In December, Starboard Value LP nominated six director candidates for four available slots on Rogers Corp.’s (ROG) 10-person board — three outside candidates and three of the activist fund’s principals.
The Jeff Smith-led investor planned to cut back its slate to four nominees had the contest gone the distance, but in February it reached a settlement that canceled the election and replaced two incumbents with new directors.
Even so, Starboard’s overnomination is part of a broader director election strategy employed by a wide variety of activist funds seeking to maintain maximum flexibility as they face a barrage of tougher advance notice bylaw provisions seeking to complicate, or discourage, their boardroom battles. Universal proxy card director candidate reporting rules that took effect in September are also raising issues for activists and pushing dissidents to overnominate.
Other activist tactics include nominations made behind closed doors, hiding the exact names of nominees in hopes of reaching a consensual resolution before a vote and nominating alternate or placeholder director candidates.
“The increased abuse of advance notice bylaw provisions to try to invalidate an activist’s nomination is leading many of my clients to be more strategic in how and when to nominate,” said Olshan Frome Wolosky LLP partner Elizabeth Gonzalez-Sussman, an adviser to activists.
Of the tactics being employed by insurgents to optimize their chances of winning board seats amid the current climate, overnominating is one of the most popular.

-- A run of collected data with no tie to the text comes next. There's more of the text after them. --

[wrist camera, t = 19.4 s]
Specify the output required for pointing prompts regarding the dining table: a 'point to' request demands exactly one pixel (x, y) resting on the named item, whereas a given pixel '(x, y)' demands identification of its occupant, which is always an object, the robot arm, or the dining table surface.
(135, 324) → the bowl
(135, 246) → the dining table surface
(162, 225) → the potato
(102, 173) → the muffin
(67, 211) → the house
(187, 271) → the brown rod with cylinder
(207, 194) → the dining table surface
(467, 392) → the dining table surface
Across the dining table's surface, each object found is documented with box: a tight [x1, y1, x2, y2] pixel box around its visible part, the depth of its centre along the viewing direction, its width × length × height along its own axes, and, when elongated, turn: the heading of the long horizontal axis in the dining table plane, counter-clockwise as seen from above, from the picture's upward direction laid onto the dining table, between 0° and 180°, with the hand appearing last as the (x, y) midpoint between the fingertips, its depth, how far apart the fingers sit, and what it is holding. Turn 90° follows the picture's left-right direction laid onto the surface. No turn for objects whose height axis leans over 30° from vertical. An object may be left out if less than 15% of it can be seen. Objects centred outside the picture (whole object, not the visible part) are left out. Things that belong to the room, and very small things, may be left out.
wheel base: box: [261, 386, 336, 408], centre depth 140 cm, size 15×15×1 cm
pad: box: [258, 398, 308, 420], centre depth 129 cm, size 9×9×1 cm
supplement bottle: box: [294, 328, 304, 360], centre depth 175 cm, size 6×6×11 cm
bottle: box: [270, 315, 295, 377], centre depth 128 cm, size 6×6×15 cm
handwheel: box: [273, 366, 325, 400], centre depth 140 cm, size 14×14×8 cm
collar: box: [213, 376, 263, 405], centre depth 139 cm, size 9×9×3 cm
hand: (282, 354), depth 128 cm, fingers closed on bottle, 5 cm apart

“We want a show of force,” Gonzalez-Sussman said. “These nomination deadlines can come up months in advance of annual meetings, so having more nominees provides flexibility, as some potential directors might obtain operating roles that disqualify them, or they need to quit the slate because of personal or professional reasons in the interim.”
Activists will overnominate to demonstrate that their nominees bring a broad range of skillsets to the company but may also do so to ensure enough nominees are available at the time of election, which is often months away. More candidates, too, may be useful if companies put pressure on activist-backed nominees, driving them to step down or quit.

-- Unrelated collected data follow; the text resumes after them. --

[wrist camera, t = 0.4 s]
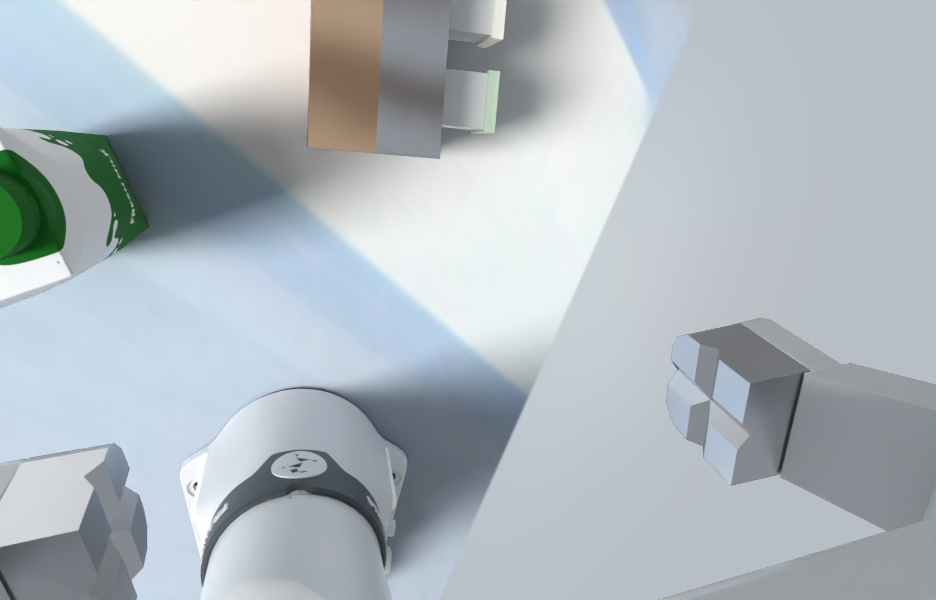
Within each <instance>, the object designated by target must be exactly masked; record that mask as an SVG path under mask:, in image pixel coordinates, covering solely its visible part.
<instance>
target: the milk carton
mask: <svg viewBox="0 0 936 600" xmlns="http://www.w3.org/2000/svg"><path fill="white" fill-rule="evenodd" d="M147 227H149V225H148V223H147V221H146V219H145V217H144V215H143V213H142V210H141V208H140V206H139V204H138V202H137V200H136V198H135V196H134V194H133V192H132V189H131V187H130V185H129V183H128V181H127V179H126V177H125V175H124V173H123V171H122V168H121V166H120V164H119V162H118V160H117V158H116V156H115V154H114V152H113V150H112V147H111V145H110V143H109V141H108V139H107V137H106V136H104V135H94V134H84V133H74V132H65V131H50V130H30V129H8V128H1V127H0V308H2V307H5V306H8V305H11V304H14V303H16V302H19V301H21V300H24V299H27V298H30V297H33V296H35V295H38V294H40V293H42V292H45V291H47V290H49V289H51V288H53V287H55V286H56V285H59V284H61V283H64V282H66V281H68V280H70V279H72V278H73V277H75V276H77V275H79V274H80V273H82V272H84V271H86V270H87V269H89V268H91V267H92V266H94V265H96V264H98V263H99V262H101V261H103V260H104V259H106V258H108V257H109V256H111V255H112V254H114V253H115V252H117V251H119V250H120V249H121V248H123V247H124V246H125V245H127V244H128V243H129V242H130V241H131V240H133V239H134V238H135V237H136V236H137V235H139V234H140V233H141V232H142V231H144V230H145V229H146V228H147Z"/></svg>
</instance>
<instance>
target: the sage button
mask: <svg viewBox="0 0 936 600" xmlns="http://www.w3.org/2000/svg"><path fill="white" fill-rule="evenodd" d="M499 80H500V71H494V70H487V71H485V72H482V73H481V72H473V71H465V70H457V69H449V68H446V80H445V94H444V108H443V121H442V127H445V128H455V129H466V130H469V133H477V134H485V133H495V124H496V113H497V102H498V91H499Z"/></svg>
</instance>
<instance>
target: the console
mask: <svg viewBox="0 0 936 600" xmlns="http://www.w3.org/2000/svg"><path fill="white" fill-rule="evenodd" d="M450 12H451V0H311V30H310V68H309V105H308V143H307V147H308V148H319V149H331V150H342V151H354V152H366V153H378V154H389V155H401V156H413V157H425V158H437V159H440V149H441V135H442V121H443V108H444V94H445V80H446V66H447V53H448V39H449V25H450Z"/></svg>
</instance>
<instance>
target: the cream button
mask: <svg viewBox="0 0 936 600" xmlns="http://www.w3.org/2000/svg"><path fill="white" fill-rule="evenodd" d="M506 3H507V0H451V12H450V25H449V39H450V40H457V41H464V42H472V43H476V47H483V48H488V47H490V46H492V45H493V44H495V43H497V42H499V41H501V40H503V36H504V25H505V14H506Z"/></svg>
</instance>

New rules for proxy contests may also be encouraging activists to overnominate. Universal proxy card regulations that became effective in September require dissidents to provide notice to the company of their intent to nominate directors 60 days before the anniversary of the previous year’s annual meeting, while companies need to provide the names of their candidates 50 days ahead of the same anniversary.
As a result companies may make changes to their boards after the activist is required to submit its candidates, Gonzalez-Sussman said.
“The activist may not have the benefit of knowing what the company’s final slate will be until after it submits its candidates,” she said. “Activists overnominate so they can run the best candidates versus the final company slate.”
More dissident director candidates with a wider range of skillsets could be useful to ensure that the insurgent has the best final dissident slate to compete with the company’s final incumbent board.
Activists may also overnominate in case the board decides to expand the size of the class up for election after the nomination deadline but before the proxies are finalized, added David Hunker, shareholder activism defense leader at Ernst & Young LLP.
“I have seen activists overnominate and then pare down their slate,” he said. “These things will get litigated if they go all the way to a vote, but we’re not there yet. There are differing opinions about whether or not these things are allowed, but it is a novel strategy on the activist’s part.”
The Securities and Exchange Commission issued guidance in 2022 noting that activists can still nominate more candidates than there are seats available, but they have to identify which candidates are their core nominees and which are alternates.
For example, after Freshpet temporarily reduced the size of its slate up for election at its 2023 meeting from four candidates to three, activist Jana Partners LLC adjusted its slate to include three core nominees and an alternate. In addition, Trian Fund Management co-founder Nelson Peltz nominated himself earlier this year to Walt Disney Co.’s (DIS) board, and he offered his son, Matthew Peltz, as an alternate, though he canceled his effort in February.